What is your salary? What is the salary of a doctor?
You're probably aware of the first but not the second. Just so you know, doctors are not paid little and developers are really not paid that much in comparison.
You should also consider that FANG are 4 extremely selective companies only existing in the valley (the cream of the crop) while doctors can work pretty much anywhere in a country and do very well.
For the hours they have to work and the conditions they have to work in... doctors are paid ok.
You'd have to pay me a hell of a lot to have to drive to a hospital each morning and stand around on my feet for a 48-hour shift dealing with high-risk problems and real people all day.

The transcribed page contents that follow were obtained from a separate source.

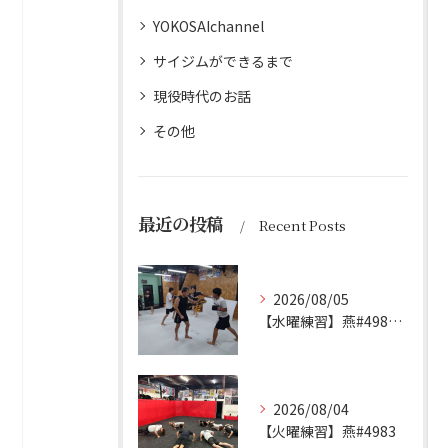
YOKOSAIchannel
サイジムができるまで
現役時代のお話
その他
最近の投稿
Recent Posts
2026/08/05
【水曜練習】燕#4984見附#492
2026/08/04
【火曜練習】燕#4983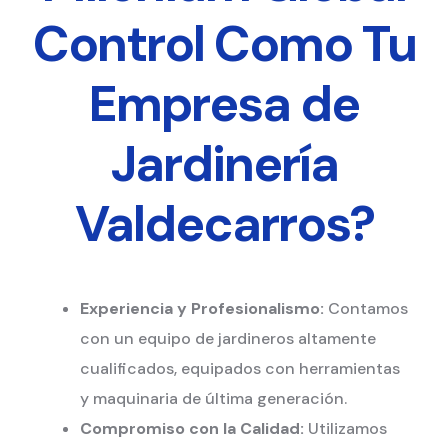
Control Como Tu
Empresa de
Jardinería
Valdecarros?
Experiencia y Profesionalismo:
Contamos
con un equipo de jardineros altamente
cualificados, equipados con herramientas
y maquinaria de última generación.
Compromiso con la Calidad:
Utilizamos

No thanks.
I think they do it for pretty reasonable compensation considering.
Medicine does have a strong culture of ongoing technical interviewing.

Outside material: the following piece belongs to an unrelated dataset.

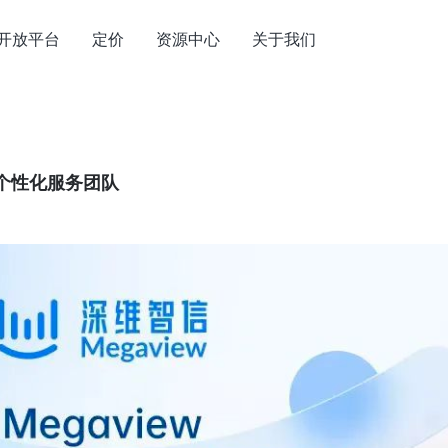
开放平台
定价
资源中心
关于我们
个性化服务团队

The OSCI is done on a weekly basis by most first and second-year medical students in the US. By the time you come in contact with real patients (as a student), you've done the equivalent of nearly a hundred technical interviews. It's increasingly common to be doing them both in Spanish and English as well.
"It is designed to test clinical skill performance and competence in skills such as communication, clinical examination, medical procedures prescription, exercise prescription, joint mobilisation/manipulation techniques, radiographic positioning, radiographic image evaluation, and interpretation of results."
"An OSCE usually comprises a circuit of short (the usual is 5–10 minutes although some use up to 15 minute) stations, in which each candidate is examined on a one-to-one basis with one or two impartial examiner(s) and either real or simulated (actors or electronic patient simulators) patients.
Each station has a different examiner, as opposed to the traditional method of clinical examinations where a candidate would be assigned to an examiner for the entire examination. Candidates rotate through the stations, completing all the stations on their circuit. In this way, all candidates take the same stations. It is considered to be an improvement over traditional examination methods because the stations can be standardised enabling fairer peer comparison and complex procedures can be assessed without endangering patients health."
If getting into school for CS was as hard as med school applications, we wouldn't need tech interviews. Also you totally need to do unpaid bullshit to become a doctor! Plenty of med students have to volunteer at clinics or do unpaid/low paid lab jobs. I don't get this assumption that other careers don't have bullshit unpaid labor. Pretty much every career requires some.
The difference is we entrust doctors with ethical and moral power predicated on hundreds of innovations which can kill or harm their patients.
In contrast, we entrust SWEs with massively scaled applications with moral and ethical implications that can lead to societal change like misinformation and indirect death.
On a similar note, there was a satirical interview about hiring a carpenter with an experience working on brown rounded rectangles or something like that - can anyone find it?
I think the field of software engineering is doing quite well with its interviewing compared to other fields. Having all of these rigorous interviews sometimes ends up evaluating people based on things that shouldn’t be so important, but the upside is that you can be far less reliant on credentials.